The Carson Group has ramped up its fiduciary efforts for wholly owned Carson Wealth offices. The Omaha, Neb.-based registered investment advisor announced Tuesday it was requiring its in-house advisors to hold or maintain a certified financial planner designation or an equivalent credential.
“We believe in the importance of acting in the best interest of the clients that we serve," said Jamie Hopkins, the managing director of Carson Coaching and director of Retirement Research at Carson Group, in a statement. "Our advisors are held to a fiduciary standard, but we believe that financial advisors need to go even further. It doesn't end at putting a client's interests first, there should be a legal standard. We also owe it to our clients to uphold an ethics standard and we owe it to ourselves and the profession to continue to further our own education."
The other designation Carson deemed equivalent to the CFP is the chartered financial consultant, or ChFC, which is awarded by the American College of Financial Services. The ChFC qualifies holders to sit for the CFP exam as it covers all the education requirements, said Hopkins in an email.
While Hopkins said he thought the CFP designation is an important one for the industry, he noted that the Carson Group already adheres to a fiduciary standard of care and that the ChFC also allows the firm to be inclusive of advisors with two-year degrees.

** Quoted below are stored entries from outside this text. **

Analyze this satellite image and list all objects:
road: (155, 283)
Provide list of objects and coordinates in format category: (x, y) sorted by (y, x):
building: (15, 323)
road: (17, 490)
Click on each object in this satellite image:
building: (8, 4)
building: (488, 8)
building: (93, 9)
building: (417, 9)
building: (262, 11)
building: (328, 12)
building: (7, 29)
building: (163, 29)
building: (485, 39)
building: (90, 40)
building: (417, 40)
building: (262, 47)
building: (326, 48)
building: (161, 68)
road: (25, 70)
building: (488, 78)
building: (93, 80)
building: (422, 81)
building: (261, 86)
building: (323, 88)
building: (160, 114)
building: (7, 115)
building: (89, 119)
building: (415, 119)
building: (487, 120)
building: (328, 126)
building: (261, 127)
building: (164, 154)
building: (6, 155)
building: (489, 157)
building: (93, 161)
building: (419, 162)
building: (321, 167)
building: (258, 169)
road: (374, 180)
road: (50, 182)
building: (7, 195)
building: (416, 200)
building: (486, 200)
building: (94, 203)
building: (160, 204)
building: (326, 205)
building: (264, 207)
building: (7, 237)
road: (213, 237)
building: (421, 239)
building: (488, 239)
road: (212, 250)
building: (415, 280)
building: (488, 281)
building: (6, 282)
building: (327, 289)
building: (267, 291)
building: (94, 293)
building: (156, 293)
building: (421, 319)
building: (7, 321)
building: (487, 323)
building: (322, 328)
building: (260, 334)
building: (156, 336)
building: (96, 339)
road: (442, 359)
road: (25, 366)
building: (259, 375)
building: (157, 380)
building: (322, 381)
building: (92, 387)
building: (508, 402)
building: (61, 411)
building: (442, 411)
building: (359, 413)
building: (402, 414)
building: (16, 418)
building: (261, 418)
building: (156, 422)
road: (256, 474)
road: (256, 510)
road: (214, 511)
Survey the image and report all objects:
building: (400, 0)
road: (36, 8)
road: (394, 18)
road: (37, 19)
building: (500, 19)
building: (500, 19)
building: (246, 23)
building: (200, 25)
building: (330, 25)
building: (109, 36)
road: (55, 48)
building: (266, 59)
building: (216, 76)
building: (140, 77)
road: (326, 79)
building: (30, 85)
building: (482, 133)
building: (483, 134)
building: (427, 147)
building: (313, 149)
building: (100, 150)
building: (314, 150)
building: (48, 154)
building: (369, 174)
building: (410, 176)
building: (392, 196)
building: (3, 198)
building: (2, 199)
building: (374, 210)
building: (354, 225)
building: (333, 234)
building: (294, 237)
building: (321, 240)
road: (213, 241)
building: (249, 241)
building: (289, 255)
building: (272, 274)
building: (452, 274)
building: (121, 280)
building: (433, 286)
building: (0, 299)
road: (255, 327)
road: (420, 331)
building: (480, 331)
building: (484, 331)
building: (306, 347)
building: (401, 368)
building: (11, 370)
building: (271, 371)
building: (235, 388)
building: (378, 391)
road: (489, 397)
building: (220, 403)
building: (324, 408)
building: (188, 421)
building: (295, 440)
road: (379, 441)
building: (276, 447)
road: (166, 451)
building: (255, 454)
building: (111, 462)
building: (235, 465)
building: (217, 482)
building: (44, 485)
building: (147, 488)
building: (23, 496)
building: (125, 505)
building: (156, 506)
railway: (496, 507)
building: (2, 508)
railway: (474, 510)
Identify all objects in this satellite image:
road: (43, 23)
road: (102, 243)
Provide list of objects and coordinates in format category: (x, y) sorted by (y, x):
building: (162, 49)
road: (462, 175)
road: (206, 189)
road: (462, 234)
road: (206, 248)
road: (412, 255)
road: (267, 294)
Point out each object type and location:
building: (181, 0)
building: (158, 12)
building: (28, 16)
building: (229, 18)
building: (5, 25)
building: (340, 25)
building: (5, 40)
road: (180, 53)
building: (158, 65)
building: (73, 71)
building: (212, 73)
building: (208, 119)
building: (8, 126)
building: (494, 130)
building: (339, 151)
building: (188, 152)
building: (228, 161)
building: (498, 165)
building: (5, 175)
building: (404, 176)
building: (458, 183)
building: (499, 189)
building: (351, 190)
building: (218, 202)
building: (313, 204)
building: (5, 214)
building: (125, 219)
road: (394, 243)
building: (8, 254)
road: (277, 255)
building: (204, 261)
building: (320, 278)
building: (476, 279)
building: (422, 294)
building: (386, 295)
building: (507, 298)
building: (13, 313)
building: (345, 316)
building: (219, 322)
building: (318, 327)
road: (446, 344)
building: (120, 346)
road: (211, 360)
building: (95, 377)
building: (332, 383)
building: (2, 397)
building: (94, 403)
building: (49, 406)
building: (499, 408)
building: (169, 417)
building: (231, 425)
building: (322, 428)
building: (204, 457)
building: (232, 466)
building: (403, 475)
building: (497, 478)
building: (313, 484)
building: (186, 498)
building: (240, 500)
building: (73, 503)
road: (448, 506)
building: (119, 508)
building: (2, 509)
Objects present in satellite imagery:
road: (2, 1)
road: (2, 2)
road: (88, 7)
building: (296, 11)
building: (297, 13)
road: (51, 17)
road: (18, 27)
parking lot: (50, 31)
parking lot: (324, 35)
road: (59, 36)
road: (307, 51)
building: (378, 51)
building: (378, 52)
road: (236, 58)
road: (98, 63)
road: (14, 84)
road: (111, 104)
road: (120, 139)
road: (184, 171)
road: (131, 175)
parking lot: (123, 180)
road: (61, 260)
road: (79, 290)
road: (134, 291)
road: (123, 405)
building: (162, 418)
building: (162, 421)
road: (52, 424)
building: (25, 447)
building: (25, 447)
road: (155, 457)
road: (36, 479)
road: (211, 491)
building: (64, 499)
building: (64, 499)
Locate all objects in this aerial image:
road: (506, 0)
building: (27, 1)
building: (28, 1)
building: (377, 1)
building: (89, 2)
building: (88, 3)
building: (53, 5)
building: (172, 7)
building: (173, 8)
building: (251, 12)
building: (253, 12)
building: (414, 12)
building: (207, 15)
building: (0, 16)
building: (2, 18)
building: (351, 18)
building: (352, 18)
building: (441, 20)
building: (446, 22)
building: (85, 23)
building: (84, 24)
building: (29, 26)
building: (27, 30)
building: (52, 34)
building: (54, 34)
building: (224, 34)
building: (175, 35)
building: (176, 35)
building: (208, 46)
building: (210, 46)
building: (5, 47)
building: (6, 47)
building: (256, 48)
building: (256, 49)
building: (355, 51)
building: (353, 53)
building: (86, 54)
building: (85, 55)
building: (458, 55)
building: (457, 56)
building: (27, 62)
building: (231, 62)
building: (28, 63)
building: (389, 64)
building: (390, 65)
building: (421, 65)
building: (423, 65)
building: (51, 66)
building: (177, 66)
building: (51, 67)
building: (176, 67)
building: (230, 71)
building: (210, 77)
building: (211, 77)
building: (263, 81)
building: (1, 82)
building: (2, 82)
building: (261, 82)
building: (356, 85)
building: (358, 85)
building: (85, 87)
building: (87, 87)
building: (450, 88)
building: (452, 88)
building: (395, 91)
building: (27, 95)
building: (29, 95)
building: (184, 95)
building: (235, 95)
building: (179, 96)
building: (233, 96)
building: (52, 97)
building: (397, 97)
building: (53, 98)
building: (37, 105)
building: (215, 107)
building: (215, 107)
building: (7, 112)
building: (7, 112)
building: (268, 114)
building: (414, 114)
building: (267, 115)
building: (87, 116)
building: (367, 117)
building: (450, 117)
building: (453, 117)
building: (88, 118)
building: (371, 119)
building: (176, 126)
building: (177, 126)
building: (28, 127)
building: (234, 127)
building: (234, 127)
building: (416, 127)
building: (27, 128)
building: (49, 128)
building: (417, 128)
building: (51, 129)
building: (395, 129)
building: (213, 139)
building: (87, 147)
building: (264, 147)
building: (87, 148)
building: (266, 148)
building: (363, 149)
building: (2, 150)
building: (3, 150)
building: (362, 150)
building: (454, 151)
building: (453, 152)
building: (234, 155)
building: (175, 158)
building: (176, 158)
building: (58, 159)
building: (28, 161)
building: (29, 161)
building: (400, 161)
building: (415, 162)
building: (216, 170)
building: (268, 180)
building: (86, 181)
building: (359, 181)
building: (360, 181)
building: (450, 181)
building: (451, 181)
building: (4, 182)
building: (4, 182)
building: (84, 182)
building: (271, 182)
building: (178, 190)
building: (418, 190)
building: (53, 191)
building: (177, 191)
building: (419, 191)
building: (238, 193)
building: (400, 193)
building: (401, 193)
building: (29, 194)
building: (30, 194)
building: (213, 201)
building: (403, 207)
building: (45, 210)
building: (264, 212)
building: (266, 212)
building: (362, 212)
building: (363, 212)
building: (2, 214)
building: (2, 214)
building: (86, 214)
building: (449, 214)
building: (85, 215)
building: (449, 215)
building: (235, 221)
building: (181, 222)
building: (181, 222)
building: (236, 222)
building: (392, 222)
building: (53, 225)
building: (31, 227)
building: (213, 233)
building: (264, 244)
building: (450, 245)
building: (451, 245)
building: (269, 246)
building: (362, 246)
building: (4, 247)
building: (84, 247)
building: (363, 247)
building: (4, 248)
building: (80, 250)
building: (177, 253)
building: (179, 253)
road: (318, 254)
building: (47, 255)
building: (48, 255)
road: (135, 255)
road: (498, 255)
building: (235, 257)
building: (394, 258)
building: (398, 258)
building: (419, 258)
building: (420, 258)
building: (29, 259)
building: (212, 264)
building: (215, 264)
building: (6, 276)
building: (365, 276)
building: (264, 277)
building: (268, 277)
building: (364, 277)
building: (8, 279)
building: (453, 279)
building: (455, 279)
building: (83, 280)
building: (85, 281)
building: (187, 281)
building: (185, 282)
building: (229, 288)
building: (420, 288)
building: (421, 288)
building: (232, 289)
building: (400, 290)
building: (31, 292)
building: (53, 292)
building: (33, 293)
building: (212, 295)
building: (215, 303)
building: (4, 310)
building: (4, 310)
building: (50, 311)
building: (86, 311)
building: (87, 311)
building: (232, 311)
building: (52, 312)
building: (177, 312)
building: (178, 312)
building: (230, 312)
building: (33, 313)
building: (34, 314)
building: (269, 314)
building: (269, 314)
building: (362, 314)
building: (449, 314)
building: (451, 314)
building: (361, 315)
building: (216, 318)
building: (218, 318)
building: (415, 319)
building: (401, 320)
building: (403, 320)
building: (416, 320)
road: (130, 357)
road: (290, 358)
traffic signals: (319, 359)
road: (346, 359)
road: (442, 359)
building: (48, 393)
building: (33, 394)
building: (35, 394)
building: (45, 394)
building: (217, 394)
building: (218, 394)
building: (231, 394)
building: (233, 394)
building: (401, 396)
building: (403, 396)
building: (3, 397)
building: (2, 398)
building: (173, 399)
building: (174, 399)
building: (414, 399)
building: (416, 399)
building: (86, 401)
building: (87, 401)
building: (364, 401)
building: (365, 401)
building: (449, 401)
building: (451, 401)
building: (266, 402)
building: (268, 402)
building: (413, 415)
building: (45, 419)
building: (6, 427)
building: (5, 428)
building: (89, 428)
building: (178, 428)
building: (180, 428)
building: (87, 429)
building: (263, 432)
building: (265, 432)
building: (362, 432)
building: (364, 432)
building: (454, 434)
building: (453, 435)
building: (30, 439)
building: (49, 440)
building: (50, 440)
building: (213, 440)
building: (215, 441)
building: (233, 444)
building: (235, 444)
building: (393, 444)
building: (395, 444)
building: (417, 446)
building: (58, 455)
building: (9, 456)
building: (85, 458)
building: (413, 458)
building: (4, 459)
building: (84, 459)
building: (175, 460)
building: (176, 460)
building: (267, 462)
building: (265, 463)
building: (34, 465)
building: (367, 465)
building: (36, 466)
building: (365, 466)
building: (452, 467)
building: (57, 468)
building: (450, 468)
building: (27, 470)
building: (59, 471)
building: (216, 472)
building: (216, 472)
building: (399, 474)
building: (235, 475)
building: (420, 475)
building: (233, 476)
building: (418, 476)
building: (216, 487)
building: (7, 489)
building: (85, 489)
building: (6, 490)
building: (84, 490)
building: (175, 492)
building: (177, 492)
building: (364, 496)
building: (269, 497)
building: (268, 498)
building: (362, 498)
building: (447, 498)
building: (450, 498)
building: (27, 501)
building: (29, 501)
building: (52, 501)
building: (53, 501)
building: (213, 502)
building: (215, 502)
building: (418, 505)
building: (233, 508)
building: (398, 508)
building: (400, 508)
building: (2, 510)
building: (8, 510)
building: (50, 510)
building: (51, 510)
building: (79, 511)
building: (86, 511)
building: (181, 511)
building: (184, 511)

The CFP Board requires CFP candidates to have or be in the process of receiving a bachelor’s degree.
Prior to joining the Carson Group, Hopkins worked at the American College for six years, first as a professor and then later as the director of retirement research.
Hopkins has been a harsh critic of financial advisors, commonly saying that he would only hire about five to 10% of the industry. This push is Hopkins's and Carson’s way of creating a standard level of education for the wealth management business he said, allowing clients to walk into any office and know that they are getting the best level of care.
The CFP Board doesn’t track the number of firms requiring its advisors to be CFPs. But a search through job boards for wealth management displays numerous positions (senior and entry-level) preferring or necessitating the designation.
Practices with CFPs on staff produce 40% more revenue and attract 53% more high-net-worth and ultra-high-net-worth clients, according to a 2016 Aite Group study, the independent research and advisory firm commissioned by the CFP Board.
The move toward a required certification was brought on by the SEC’s Regulation Best Interest and the Department of Labor’s recent proposal for a new fiduciary rule. Also cited in the release was Carson’s in-house study of investors, which noted more than eight in 10 respondents found it important for their advisors to make recommendations in the investor’s best interest or act as a fiduciary.
“We are entering a time period where regulations are blurring the lines around true fiduciary advisors. A focus on families, education, ethics, and experience are important for any profession, but today it is something that firms need to lead with to best serve their clients,” Hopkins said.